To Kashem, the flock of flying birds ― the motif for freedom ― symbolised his days in Calcutta. The city had meant freedom and liberty to him. Born and brought up in a conservative family where painting was taboo, not surprisingly, Calcutta gave the young painter the much needed space to breathe in. The riot of 1950 forced him to leave the city ― but the city remained his icon of freedom.

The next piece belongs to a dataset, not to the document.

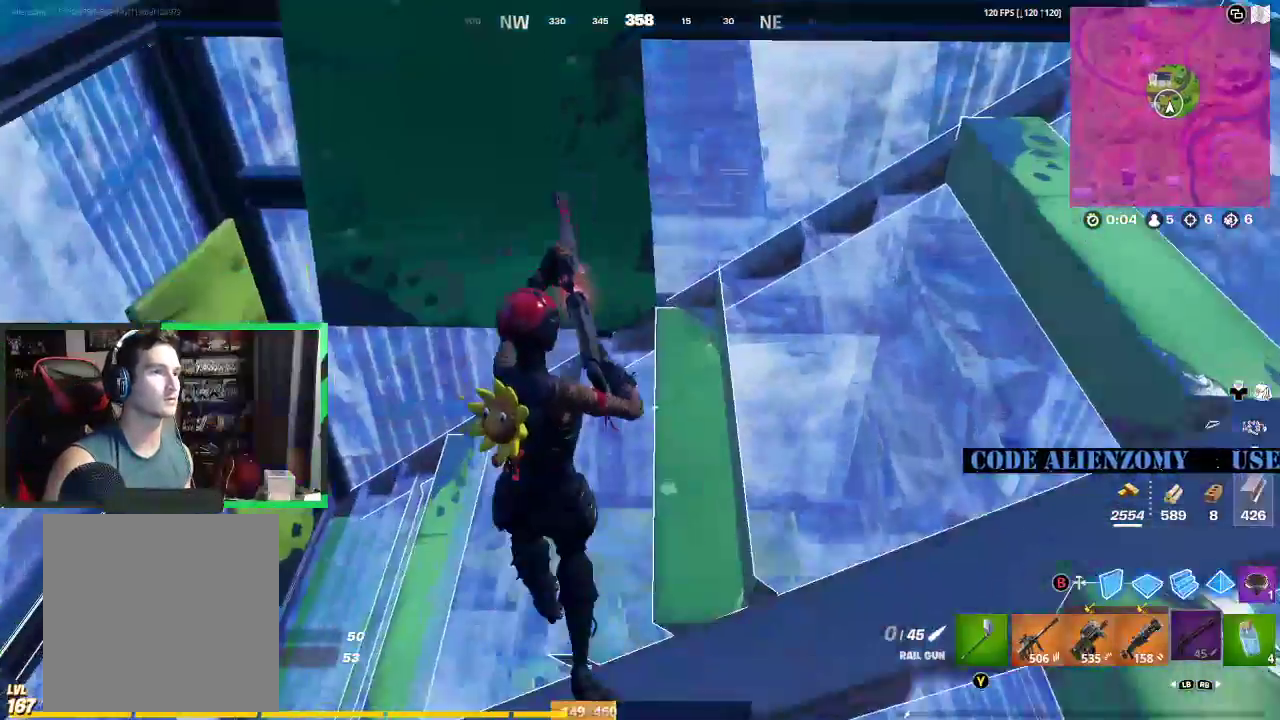
{"buttons": [], "left_stick": "down-right", "right_stick": "center", "events": [[125, "right_stick", "up"], [188, "left_stick", "down-right"], [250, "right_stick", "center"]]}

The experience of the city's poor Muslims was significantly different. While the riots displaced them, they seldom left the country as they often lacked the necessary means for border crossing. They searched for security in areas within the city or in the suburbs where their coreligionists had some numerical strength. Therefore, the scholars of post-Partition Calcutta have identified ghettoising tendencies among Muslim residents. While certain localities like Park Circus, Tiljala, Rajabazar, Metiaburz and Khidderpore witnessed influx of Muslims from various parts of the city and became increasingly congested, the rest of Calcutta became a predominantly Hindu space. Poorer Muslims of Calcutta, depending on their networks and skills, also often migrated to the "Muslim pockets" of various districts of West Bengal.
Conclusion
In this short essay I have described how with Partition of British India, Calcutta became a hostile space for its Muslim residents. Riots, everyday violence and other forms of majoritarian violence turned them into a vulnerable minority group. The Muslims reacted to this process of minoritisation in diverse ways. While many among the elite, educated Muslims shifted their base to East Pakistan, their poorer counterparts moved to 'Muslim pockets' within the city or in the districts of West Bengal. Thus, partition initiated a ghettoisation process in the city and in the state in general. The communal aggression and the reactions to it changed Calcutta irreversibly. From being a cosmopolitan city, Calcutta became an overwhelmingly Hindu city as a consequence of Partition
Anwesha Sengupta is an Assistant Professor at the Institute of Development Studies Kolkata.
(This is a shorter version of an article with the same title, published in Tanika Sarkar, Sekhar Bandyopadhyay (Eds) Calcutta: The Stormy Decades (New Delhi, 2015). For references please see the original article.)